TEXT UNDER STUDY:

........

Limited Japanese + digits

228 views
Skip to first unread message

Frank Bennett

unread,
Mar 21, 2008, 8:50:24 PM3/21/08
to tesseract-ocr
I have put together a set of training files that recognize about 60
Japanese characters in addition to digits and the other usual
suspects, and I made some little discoveries in the process. I'm sure
this is all old hat to most of the people here, but some open
questions remain (see below), and maybe some of this will be of use to
future neophytes like myself. I would be curious to know if there are
specific limitations in mftraining that would cause it to segfault
under the conditions described below. (I have the training data to
hand if anyone is interested):

- It is possible to splice additional chunks of graphic at the top of
the existing training pages. By starting with a "blank" that has
3600x3600 white space below the additional patch of characters, it is
possible to add characters to the standard training set without
altering the base training data.

- Tesseract will happily recognize Japanese characters, there seems to
be nothing in the glyphs themselves that will confound her. On the
other hand, without interword space, I assume that you have to get by
without dictionary-based heuristics.

- In training, tess behaves very badly when a glyph is not replicated
across all pages. When a page with a glyph missing in the font for one
character was used accidentally, the recognition rate deteriorated as
she progressed through a page, even though the box file correctly
described that page. This was true even with the training pages
themselves. When the missing glyph was put in place and tess
retrained, the recognition rate on training pages jumped to 100%.

- Feeding duplicate graphics and box data to tess in separate training
pages _may_ be a bad idea.

o When I cloned the images and box data for 9 Japanese fonts across
the 32 training pages, mftraining segfaulted.

o When I filtered out everything but the Japanese characters in the
box files for the same pages, I got the same error.

........

DATA:
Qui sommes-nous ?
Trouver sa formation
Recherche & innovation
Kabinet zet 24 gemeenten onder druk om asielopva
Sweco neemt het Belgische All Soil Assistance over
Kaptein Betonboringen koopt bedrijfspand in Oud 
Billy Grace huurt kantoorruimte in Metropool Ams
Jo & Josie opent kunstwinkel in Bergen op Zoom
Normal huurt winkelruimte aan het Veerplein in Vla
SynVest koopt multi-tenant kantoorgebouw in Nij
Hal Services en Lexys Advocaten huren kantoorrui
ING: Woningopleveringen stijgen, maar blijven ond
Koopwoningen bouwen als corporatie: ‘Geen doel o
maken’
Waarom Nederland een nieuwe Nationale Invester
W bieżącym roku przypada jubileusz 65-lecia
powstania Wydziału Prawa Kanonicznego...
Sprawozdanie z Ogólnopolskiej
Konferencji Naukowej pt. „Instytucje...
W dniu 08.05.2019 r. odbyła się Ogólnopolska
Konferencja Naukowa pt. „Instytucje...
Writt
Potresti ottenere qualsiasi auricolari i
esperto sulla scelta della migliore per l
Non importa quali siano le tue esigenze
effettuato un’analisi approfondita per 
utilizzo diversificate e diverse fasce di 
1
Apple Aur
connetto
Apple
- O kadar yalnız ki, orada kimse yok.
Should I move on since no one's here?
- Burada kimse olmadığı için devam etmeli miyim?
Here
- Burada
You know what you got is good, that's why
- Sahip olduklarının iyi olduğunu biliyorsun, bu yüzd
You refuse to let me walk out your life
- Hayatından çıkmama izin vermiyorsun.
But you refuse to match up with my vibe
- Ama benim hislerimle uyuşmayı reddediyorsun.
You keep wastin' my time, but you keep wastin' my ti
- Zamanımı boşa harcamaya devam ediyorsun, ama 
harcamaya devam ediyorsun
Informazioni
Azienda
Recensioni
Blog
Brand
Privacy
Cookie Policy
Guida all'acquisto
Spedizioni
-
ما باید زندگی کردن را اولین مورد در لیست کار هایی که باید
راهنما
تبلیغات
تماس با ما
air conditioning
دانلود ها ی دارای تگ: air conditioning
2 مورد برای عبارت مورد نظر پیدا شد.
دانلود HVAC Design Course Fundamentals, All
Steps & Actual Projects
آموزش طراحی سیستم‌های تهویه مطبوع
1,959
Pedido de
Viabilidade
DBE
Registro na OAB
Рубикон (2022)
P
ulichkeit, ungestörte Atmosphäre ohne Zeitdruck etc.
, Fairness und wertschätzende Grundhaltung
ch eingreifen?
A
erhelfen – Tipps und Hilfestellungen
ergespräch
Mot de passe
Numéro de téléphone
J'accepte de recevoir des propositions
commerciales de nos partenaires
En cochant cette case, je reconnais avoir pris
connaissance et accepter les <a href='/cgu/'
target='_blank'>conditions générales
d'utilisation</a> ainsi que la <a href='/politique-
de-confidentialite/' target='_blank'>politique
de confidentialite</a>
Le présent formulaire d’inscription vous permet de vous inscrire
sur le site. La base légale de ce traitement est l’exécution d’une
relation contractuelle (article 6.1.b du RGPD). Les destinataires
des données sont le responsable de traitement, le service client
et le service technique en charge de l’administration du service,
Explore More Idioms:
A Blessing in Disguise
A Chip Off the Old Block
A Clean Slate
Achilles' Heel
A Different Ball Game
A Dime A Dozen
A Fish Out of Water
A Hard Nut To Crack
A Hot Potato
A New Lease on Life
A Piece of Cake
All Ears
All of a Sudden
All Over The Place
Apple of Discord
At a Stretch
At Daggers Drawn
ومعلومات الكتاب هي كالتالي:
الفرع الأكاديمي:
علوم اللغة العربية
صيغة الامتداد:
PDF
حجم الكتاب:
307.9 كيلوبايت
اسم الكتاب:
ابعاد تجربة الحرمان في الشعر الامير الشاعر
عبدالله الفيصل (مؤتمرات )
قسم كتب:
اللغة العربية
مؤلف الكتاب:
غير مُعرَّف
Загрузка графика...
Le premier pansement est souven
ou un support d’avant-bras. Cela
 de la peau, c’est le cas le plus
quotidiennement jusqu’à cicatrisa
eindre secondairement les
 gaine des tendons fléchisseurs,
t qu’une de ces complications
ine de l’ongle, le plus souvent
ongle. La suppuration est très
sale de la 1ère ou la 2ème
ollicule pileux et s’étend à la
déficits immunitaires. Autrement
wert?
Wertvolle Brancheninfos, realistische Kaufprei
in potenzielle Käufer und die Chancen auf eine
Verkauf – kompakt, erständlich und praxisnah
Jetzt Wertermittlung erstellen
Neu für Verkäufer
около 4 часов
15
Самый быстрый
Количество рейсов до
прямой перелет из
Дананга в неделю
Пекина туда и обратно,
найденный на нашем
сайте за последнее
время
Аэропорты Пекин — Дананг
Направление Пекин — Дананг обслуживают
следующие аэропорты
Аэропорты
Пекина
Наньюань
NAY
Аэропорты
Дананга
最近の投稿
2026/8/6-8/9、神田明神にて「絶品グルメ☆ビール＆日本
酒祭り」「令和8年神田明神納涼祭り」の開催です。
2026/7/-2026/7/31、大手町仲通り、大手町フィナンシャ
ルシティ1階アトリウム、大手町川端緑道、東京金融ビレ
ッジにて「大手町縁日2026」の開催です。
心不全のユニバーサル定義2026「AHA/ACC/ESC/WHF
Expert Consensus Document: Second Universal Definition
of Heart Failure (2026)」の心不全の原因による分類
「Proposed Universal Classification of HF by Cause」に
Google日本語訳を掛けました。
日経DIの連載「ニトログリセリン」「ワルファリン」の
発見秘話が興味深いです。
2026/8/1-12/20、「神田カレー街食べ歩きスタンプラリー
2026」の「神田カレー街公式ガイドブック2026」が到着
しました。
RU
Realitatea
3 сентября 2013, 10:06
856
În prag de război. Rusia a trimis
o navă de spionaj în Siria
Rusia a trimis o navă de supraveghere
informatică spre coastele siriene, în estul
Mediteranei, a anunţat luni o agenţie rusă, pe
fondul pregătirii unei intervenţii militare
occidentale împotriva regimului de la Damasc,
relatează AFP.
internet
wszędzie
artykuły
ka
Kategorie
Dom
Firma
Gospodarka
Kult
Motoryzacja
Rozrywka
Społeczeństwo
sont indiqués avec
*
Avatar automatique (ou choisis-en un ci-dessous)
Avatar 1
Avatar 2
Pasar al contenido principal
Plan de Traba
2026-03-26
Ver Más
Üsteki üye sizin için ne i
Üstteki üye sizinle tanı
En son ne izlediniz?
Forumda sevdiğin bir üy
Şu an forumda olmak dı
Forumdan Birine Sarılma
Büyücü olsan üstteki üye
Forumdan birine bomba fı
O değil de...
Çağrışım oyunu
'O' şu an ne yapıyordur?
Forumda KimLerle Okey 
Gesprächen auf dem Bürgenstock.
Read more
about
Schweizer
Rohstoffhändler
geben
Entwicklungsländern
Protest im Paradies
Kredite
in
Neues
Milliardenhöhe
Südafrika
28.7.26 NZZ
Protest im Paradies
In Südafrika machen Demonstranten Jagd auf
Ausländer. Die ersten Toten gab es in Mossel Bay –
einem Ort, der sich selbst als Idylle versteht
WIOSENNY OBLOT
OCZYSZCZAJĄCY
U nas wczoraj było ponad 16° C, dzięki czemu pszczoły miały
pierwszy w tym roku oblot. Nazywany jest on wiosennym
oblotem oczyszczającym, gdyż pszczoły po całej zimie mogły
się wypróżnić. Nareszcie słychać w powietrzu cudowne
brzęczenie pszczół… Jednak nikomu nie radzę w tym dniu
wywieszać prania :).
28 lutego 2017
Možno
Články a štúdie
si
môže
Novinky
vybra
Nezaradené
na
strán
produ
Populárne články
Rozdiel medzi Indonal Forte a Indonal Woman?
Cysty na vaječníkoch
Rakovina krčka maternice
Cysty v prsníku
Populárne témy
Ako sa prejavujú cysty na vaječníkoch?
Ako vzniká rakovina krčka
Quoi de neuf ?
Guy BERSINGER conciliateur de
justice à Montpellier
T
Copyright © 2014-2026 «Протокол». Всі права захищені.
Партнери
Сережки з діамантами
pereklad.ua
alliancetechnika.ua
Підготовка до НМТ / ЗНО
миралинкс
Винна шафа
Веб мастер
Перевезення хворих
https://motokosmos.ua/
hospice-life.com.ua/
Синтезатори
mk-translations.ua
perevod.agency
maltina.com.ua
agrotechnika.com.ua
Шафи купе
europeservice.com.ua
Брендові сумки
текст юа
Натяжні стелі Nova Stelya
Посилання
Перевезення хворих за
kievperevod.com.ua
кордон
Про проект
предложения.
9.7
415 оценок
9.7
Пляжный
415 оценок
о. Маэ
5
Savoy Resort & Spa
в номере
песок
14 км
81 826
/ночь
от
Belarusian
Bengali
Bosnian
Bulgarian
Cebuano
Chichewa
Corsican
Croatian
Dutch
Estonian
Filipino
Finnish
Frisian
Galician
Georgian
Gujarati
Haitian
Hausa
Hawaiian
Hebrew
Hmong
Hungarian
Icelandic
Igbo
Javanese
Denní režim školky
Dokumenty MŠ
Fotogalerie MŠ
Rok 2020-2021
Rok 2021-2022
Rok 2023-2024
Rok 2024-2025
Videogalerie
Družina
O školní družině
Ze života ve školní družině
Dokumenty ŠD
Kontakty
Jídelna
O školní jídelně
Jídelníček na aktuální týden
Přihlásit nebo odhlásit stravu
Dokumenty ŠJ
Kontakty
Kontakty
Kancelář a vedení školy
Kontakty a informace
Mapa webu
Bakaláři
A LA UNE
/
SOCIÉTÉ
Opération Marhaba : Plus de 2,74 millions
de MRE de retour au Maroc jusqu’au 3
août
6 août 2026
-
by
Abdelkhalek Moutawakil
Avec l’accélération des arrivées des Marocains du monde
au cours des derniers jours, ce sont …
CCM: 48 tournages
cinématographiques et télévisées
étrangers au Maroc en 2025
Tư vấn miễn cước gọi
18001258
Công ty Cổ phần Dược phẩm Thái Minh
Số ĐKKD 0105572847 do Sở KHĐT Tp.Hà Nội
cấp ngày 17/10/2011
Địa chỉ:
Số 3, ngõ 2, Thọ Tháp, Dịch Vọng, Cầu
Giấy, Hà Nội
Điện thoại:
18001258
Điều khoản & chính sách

........

TASK LIST:
- 1) Repeat everything in the Tesseract thread from "- Tesseract will" down to "jumped to 100%.", word for word.
- 2) Please reproduce, word for word, everything from the very start of the entries down to and including the line that contains "powstania Wydziału Prawa Kanonicznego...".

RESPONSES:
- 1)
- Tesseract will happily recognize Japanese characters, there seems to
be nothing in the glyphs themselves that will confound her. On the
other hand, without interword space, I assume that you have to get by
without dictionary-based heuristics.

- In training, tess behaves very badly when a glyph is not replicated
across all pages. When a page with a glyph missing in the font for one
character was used accidentally, the recognition rate deteriorated as
she progressed through a page, even though the box file correctly
described that page. This was true even with the training pages
themselves. When the missing glyph was put in place and tess
retrained, the recognition rate on training pages jumped to 100%.

- 2)
Qui sommes-nous ?
Trouver sa formation
Recherche & innovation
Kabinet zet 24 gemeenten onder druk om asielopva
Sweco neemt het Belgische All Soil Assistance over
Kaptein Betonboringen koopt bedrijfspand in Oud 
Billy Grace huurt kantoorruimte in Metropool Ams
Jo & Josie opent kunstwinkel in Bergen op Zoom
Normal huurt winkelruimte aan het Veerplein in Vla
SynVest koopt multi-tenant kantoorgebouw in Nij
Hal Services en Lexys Advocaten huren kantoorrui
ING: Woningopleveringen stijgen, maar blijven ond
Koopwoningen bouwen als corporatie: ‘Geen doel o
maken’
Waarom Nederland een nieuwe Nationale Invester
W bieżącym roku przypada jubileusz 65-lecia
powstania Wydziału Prawa Kanonicznego...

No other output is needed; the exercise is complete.